К вечеру Хуан попросил принести ему Евхаристию, шепча слова, исполненные нежности, а .когда святое причастие уносили, сказал: «Господи, отныне я не увижу Тебя телесными очами».

Ночь приближалась, и Хуан уверял, что он «пойдет петь ут­реню на небо».

Около половины двенадцатого монастырская братия собралась у его изголовья, и Хуан попросил прочитать Deprofundis: он начал читать псалом, а монахи отвечали ему стихом на стих. Потом стали читать покаянные псалмы.

Приехал к Хуану и провинциал, старый отец Антонио — ему был 81 год, — вместе с которым он положил начало Дурвелю. Отец Антонио подумал, что напоминание о всех трудах Хуана для реформы ордена принесет ему облегчение. «Отец мой, — ответил ему Хуан, — сейчас не время говорить об этом; только ради заслуг Крови Господа нашего Иисуса Христа я надеюсь на спасение».

Начали читать молитвы об умирающих, Хуан прервал их, сказав: «Мне это не нужно, отец мой, прочтите что-нибудь из Песни Песней». И пока стихи из этой поэмы о любви звучали в келье умирающего, Хуан, как зачарованный, вздыхал: «Какие драгоценные жемчужины!».

В полночь зазвонили колокола к утрене, и как только умирающий услыхал их, он радостно воскликнул: «Благодарение Богу, я пойду воспевать Ему хвалу на небесах!».

Потом он пристально посмотрел на присутствующих, как бы прощаясь с ними, поцеловал распятие и сказал по-латински: «Господи, в руки Твои предаю дух мой».

Так он умер, и присутствовавшие при его кончине рассказы­вали, что нежный свет и сильное благоухание наполнили келью.

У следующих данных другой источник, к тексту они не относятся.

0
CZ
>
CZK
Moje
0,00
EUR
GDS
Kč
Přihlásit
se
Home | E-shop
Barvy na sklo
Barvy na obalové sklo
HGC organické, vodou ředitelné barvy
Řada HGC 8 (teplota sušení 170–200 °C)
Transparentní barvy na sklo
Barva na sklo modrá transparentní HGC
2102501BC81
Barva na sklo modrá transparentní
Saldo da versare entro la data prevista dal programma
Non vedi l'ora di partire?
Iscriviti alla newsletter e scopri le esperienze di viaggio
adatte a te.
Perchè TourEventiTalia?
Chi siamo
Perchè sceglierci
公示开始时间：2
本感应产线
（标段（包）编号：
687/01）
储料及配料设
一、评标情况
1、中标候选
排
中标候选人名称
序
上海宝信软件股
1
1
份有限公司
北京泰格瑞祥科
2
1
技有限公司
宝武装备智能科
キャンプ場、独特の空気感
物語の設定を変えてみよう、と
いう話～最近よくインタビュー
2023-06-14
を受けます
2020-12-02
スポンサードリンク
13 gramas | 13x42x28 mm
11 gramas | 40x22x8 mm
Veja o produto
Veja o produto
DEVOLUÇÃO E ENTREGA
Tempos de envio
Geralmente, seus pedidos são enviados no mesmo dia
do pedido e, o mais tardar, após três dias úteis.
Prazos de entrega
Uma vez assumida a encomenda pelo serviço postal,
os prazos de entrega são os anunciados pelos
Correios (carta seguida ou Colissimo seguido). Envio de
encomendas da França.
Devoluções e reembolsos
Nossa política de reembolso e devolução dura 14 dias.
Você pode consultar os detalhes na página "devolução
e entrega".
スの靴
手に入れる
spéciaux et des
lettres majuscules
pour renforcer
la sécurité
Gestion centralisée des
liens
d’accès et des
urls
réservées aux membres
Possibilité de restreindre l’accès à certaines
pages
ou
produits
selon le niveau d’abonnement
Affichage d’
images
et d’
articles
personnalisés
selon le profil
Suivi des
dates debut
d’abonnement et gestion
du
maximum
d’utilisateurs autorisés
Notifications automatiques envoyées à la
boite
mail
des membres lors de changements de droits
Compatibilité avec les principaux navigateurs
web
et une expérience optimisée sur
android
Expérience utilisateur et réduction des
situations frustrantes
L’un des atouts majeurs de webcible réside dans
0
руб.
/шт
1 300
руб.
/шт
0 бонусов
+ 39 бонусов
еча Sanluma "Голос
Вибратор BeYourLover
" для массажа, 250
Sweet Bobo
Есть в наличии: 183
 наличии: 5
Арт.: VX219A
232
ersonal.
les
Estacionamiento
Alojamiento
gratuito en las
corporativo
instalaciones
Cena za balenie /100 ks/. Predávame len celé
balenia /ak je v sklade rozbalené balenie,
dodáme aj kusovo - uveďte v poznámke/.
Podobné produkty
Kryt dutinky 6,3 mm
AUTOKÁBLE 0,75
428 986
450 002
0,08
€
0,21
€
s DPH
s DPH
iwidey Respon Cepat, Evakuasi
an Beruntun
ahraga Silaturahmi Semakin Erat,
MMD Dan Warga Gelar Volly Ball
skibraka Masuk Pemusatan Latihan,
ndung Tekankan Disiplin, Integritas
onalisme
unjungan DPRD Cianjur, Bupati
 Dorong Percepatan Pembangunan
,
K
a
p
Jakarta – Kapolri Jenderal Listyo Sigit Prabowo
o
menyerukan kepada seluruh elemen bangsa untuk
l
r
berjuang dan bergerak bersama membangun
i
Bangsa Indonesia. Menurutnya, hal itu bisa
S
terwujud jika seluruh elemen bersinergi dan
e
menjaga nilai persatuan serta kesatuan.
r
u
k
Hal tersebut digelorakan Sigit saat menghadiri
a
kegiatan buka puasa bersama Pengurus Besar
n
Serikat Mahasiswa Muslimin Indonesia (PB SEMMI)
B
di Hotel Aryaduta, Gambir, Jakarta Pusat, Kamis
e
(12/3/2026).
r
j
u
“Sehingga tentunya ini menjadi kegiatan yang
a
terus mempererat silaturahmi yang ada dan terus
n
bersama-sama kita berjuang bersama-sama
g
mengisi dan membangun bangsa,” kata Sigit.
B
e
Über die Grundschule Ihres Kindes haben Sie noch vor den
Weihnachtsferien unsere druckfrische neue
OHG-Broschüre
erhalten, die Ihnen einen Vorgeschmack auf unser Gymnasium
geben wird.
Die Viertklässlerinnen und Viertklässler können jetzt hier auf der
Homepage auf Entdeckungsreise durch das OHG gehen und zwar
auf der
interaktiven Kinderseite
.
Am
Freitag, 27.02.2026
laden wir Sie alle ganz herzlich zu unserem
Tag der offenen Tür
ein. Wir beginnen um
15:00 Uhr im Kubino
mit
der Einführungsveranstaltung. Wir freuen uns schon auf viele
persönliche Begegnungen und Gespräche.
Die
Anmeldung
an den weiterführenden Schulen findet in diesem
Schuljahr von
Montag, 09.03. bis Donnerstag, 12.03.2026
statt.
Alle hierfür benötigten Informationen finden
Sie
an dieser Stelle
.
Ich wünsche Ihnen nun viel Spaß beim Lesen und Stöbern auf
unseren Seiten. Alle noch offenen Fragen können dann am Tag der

И это не было обманчивым впечатлением, потому что уже четырнадцатью годами раньше, когда он томился в толедской тюрьме, его темница была наполнена светом, благоуханием, чудесными образами: всем, что нужно, чтобы писать стихи о любви.

Так Хуан де ла Крус исполнил свою миссию.

По особой милости Божьей, Хуан как никто другой в истории Церкви отдал все свое существование, свой жизненный опыт, свою плоть Слову Божьему, чтобы оно вновь прозвучало как Слово Любви, в том числе и в стихах.

И плоть стала Словом, отвечая любовью Слову, ставшему плотью.

В заключение перечитаем одну из прекраснейших страниц, написанных Хуаном де ла Крус, — страницу, которой он заканчивает Молитву влюбленной души:

«Почему ты так долго медлишь, хотя можешь мгновенно возлюбить Бога в сердце твоем? Мои небеса и моя земля. Мои люди. Мои праведники и мои грешники. Мои ангелы и моя Матерь Божья. Все сущее мое. Сам Бог — мой и ради меня, по­тому что Христос — мой и весь Он — ради меня.

Чего же ты просишь и чего ищешь, душа моя? Все это твое, и все ради тебя.

Не останавливайся на маловажном и не довольствуйся крохами, падающими со стола Отца твоего. Выйди вон и гордись славой твоей! Спрячься в нее и наслаждайся ею, и ты получишь то, чего просит сердце твое».

Антонио Сикари — «Портреты Святых», т. 2, Милан, 1991г.